Basic types of trusts
Revocable vs. irrevocable
There are many types of trusts; a major distinction between them is whether they are revocable or irrevocable.
Revocable trust: Also known as a living trust, a revocable trust can help assets pass outside of probate, yet allows you to retain control of the assets during your (the grantor’s) lifetime. It is flexible and can be dissolved at any time, should your circumstances or intentions change. A revocable trust typically becomes irrevocable upon the death of the grantor.
You can name yourself trustee (or co-trustee) and retain ownership and control over the trust, its terms and assets during your lifetime, but make provisions for a successor trustee to manage them in the event of your incapacity or death.
Although a revocable trust may help avoid probate, it is usually still subject to estate taxes. It also means that during your lifetime, it is treated like any other asset you own.
Irrevocable trust: An irrevocable trust typically transfers your assets out of your (the grantor’s) estate and potentially out of the reach of estate taxes and probate, but cannot be altered by the grantor after it has been executed. Therefore, once you establish the trust, you will lose control over the assets and you cannot change any terms or decide to dissolve the trust.

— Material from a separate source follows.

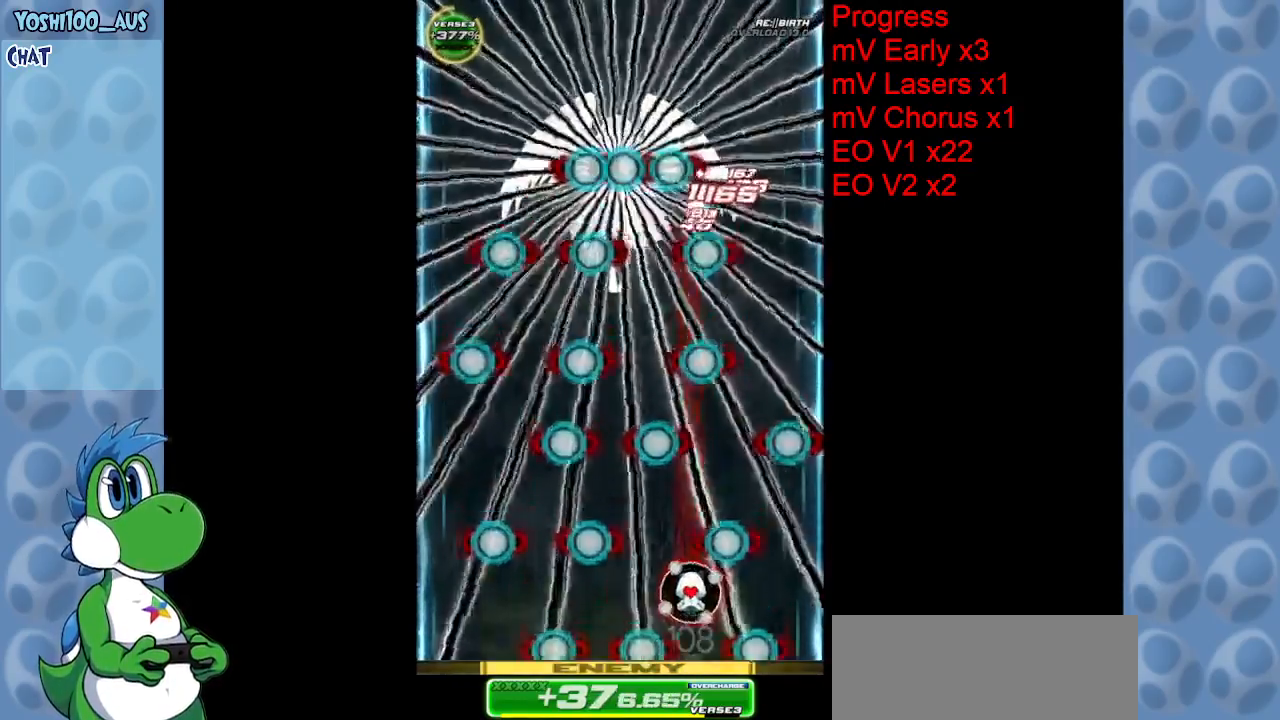
{"keys": ["left"], "events": [[17, "left", "up"], [100, "left", "down"], [184, "down", "down"], [184, "z", "down"], [234, "left", "up"], [284, "z", "up"], [334, "down", "up"], [484, "left", "down"]]}
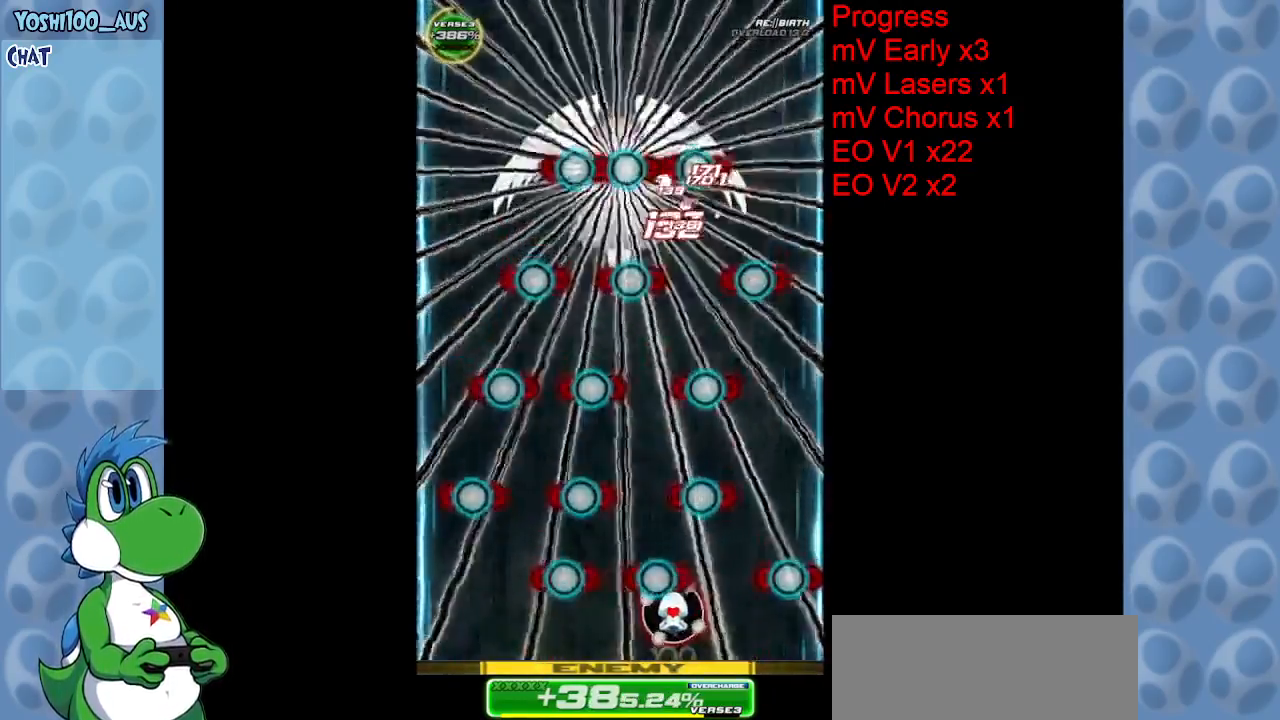
{"keys": ["up", "z"], "events": [[17, "x", "down"], [67, "left", "up"], [167, "x", "up"], [434, "left", "down"], [434, "up", "down"], [484, "left", "up"], [484, "z", "down"]]}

An irrevocable trust is generally preferred over a revocable trust if your primary aim is to reduce the amount subject to estate taxes by effectively removing the trust assets from your estate. Also, since the assets have been transferred to the trust, you are relieved of the tax liability on the income generated by the trust assets (although distributions will typically have income tax consequences). It may also be protected in the event of a legal judgment against you.